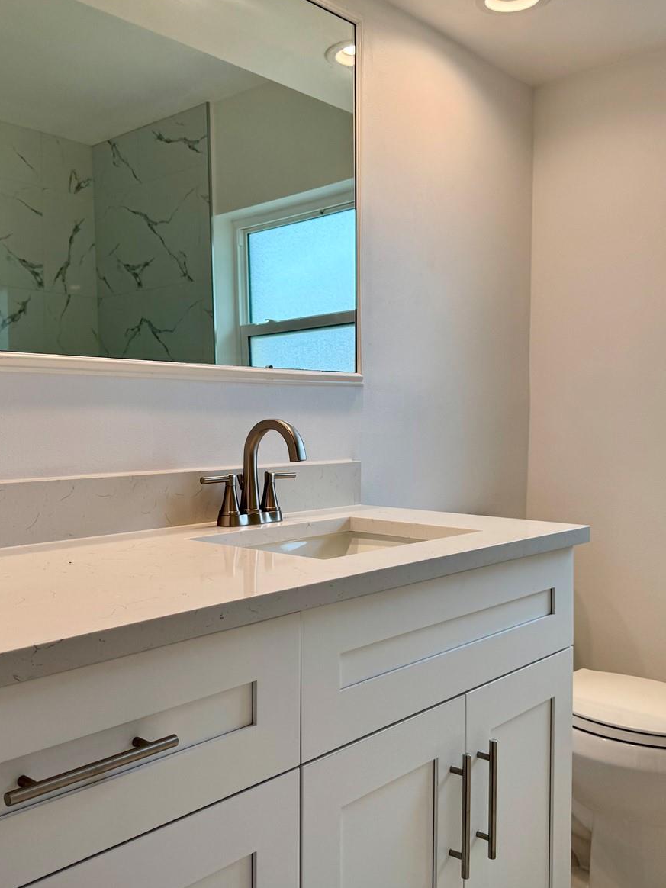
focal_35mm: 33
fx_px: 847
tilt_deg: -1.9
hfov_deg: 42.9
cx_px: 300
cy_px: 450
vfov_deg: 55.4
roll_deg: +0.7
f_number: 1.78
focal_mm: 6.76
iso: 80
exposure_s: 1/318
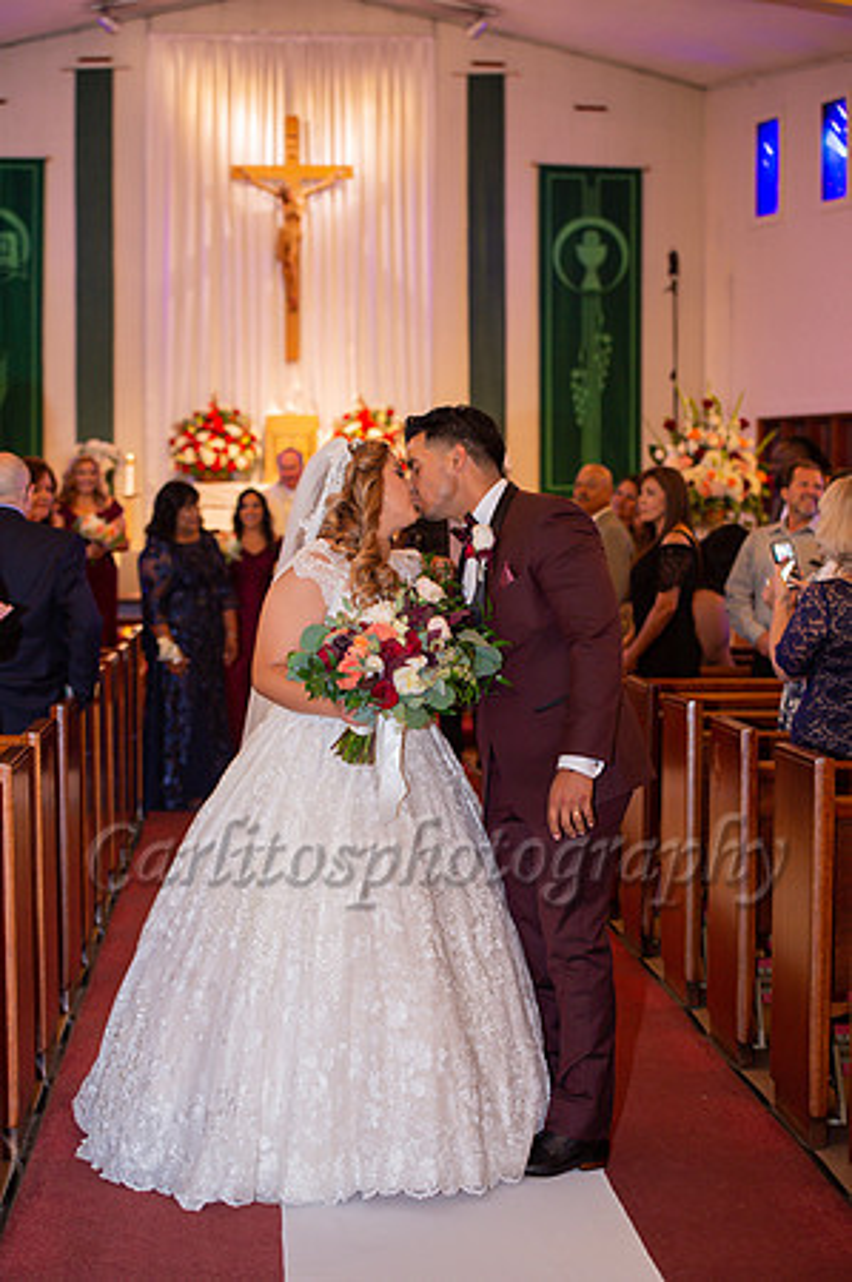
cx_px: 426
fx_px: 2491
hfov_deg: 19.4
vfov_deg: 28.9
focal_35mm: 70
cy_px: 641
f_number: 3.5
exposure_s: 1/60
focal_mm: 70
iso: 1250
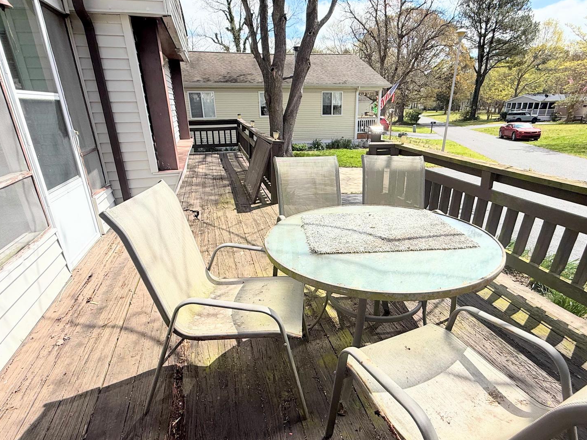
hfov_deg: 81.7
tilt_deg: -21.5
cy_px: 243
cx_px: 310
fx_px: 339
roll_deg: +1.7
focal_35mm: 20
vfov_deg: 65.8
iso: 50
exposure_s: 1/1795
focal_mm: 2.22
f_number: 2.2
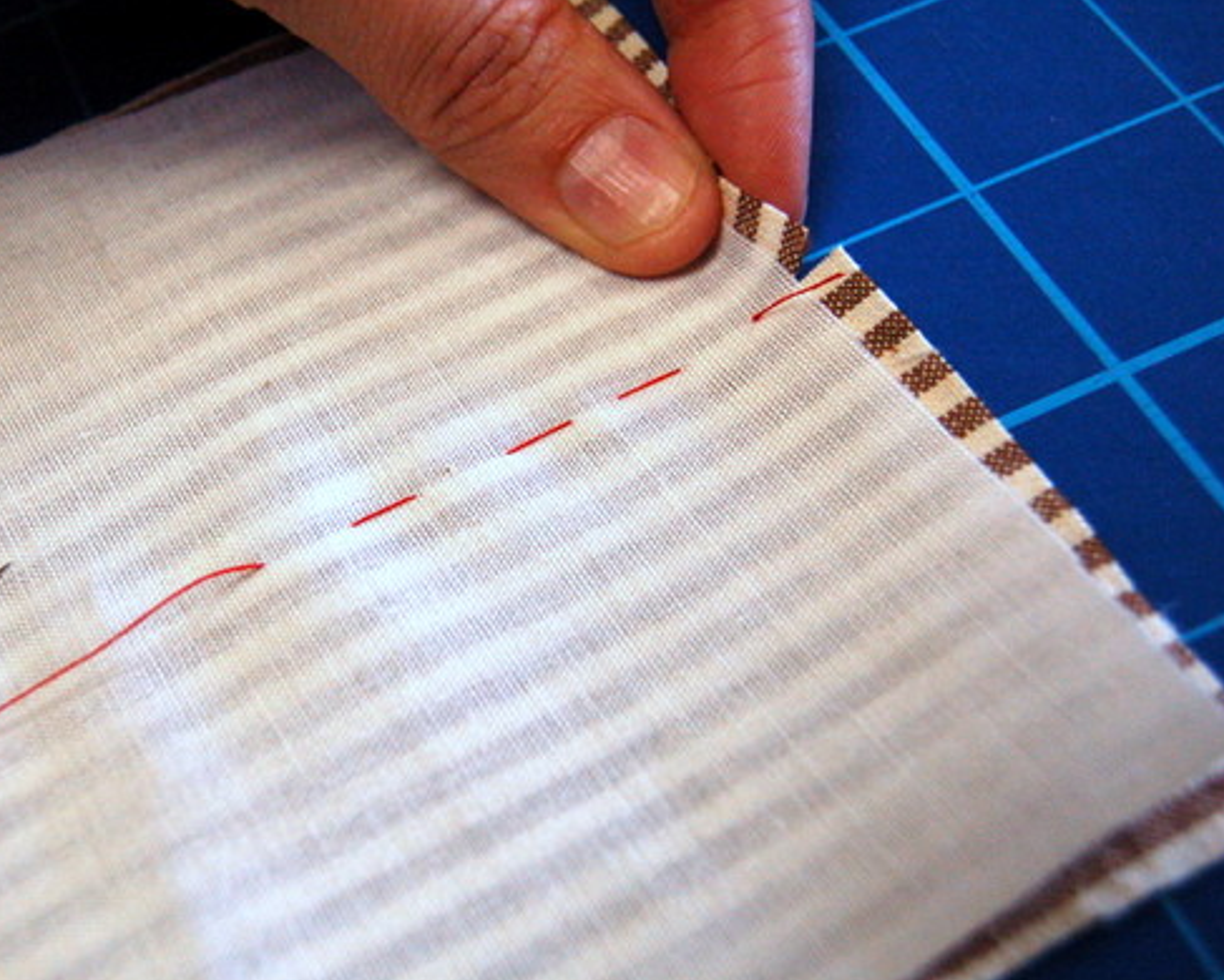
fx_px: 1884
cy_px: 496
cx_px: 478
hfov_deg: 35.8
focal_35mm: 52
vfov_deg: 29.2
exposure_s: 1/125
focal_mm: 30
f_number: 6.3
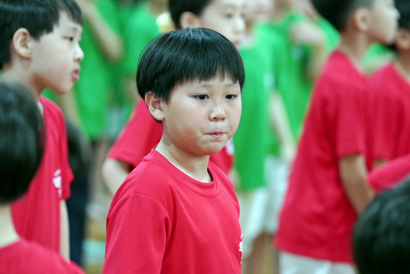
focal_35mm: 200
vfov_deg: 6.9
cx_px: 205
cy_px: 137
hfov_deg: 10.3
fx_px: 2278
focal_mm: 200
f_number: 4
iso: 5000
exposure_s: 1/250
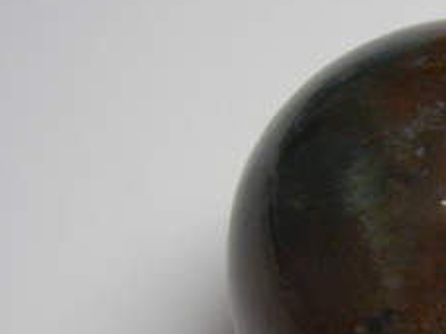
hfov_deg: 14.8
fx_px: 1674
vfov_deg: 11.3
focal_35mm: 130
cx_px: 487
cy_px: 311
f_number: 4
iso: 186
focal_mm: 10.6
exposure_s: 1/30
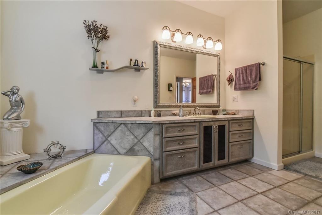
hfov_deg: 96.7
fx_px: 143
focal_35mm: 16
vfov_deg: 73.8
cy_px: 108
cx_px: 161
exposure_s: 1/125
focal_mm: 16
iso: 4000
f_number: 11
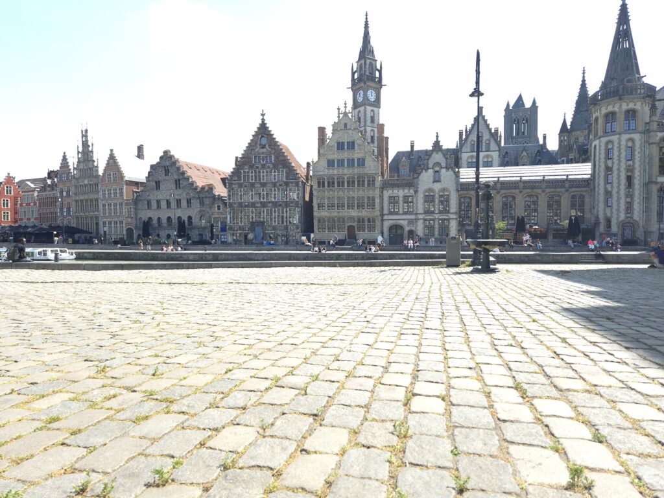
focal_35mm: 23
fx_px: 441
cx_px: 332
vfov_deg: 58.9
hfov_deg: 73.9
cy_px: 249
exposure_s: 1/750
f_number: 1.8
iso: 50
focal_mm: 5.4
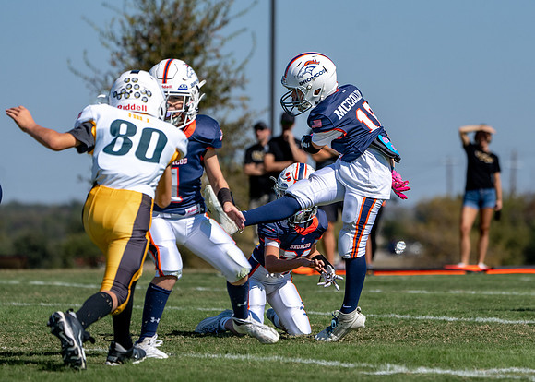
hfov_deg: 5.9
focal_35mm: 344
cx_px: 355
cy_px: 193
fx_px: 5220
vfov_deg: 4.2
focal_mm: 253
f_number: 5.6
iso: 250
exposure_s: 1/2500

■ ■ ■ ■ ■

• Requirement: Each entry above should be copied exactly. The pictures should not.

• Answer below:
focal_35mm: 33
fx_px: 847
tilt_deg: -1.9
hfov_deg: 42.9
cx_px: 300
cy_px: 450
vfov_deg: 55.4
roll_deg: +0.7
f_number: 1.78
focal_mm: 6.76
iso: 80
exposure_s: 1/318
cx_px: 426
fx_px: 2491
hfov_deg: 19.4
vfov_deg: 28.9
focal_35mm: 70
cy_px: 641
f_number: 3.5
exposure_s: 1/60
focal_mm: 70
iso: 1250
hfov_deg: 81.7
tilt_deg: -21.5
cy_px: 243
cx_px: 310
fx_px: 339
roll_deg: +1.7
focal_35mm: 20
vfov_deg: 65.8
iso: 50
exposure_s: 1/1795
focal_mm: 2.22
f_number: 2.2
fx_px: 1884
cy_px: 496
cx_px: 478
hfov_deg: 35.8
focal_35mm: 52
vfov_deg: 29.2
exposure_s: 1/125
focal_mm: 30
f_number: 6.3
focal_35mm: 200
vfov_deg: 6.9
cx_px: 205
cy_px: 137
hfov_deg: 10.3
fx_px: 2278
focal_mm: 200
f_number: 4
iso: 5000
exposure_s: 1/250
hfov_deg: 14.8
fx_px: 1674
vfov_deg: 11.3
focal_35mm: 130
cx_px: 487
cy_px: 311
f_number: 4
iso: 186
focal_mm: 10.6
exposure_s: 1/30
hfov_deg: 96.7
fx_px: 143
focal_35mm: 16
vfov_deg: 73.8
cy_px: 108
cx_px: 161
exposure_s: 1/125
focal_mm: 16
iso: 4000
f_number: 11
focal_35mm: 23
fx_px: 441
cx_px: 332
vfov_deg: 58.9
hfov_deg: 73.9
cy_px: 249
exposure_s: 1/750
f_number: 1.8
iso: 50
focal_mm: 5.4
hfov_deg: 5.9
focal_35mm: 344
cx_px: 355
cy_px: 193
fx_px: 5220
vfov_deg: 4.2
focal_mm: 253
f_number: 5.6
iso: 250
exposure_s: 1/2500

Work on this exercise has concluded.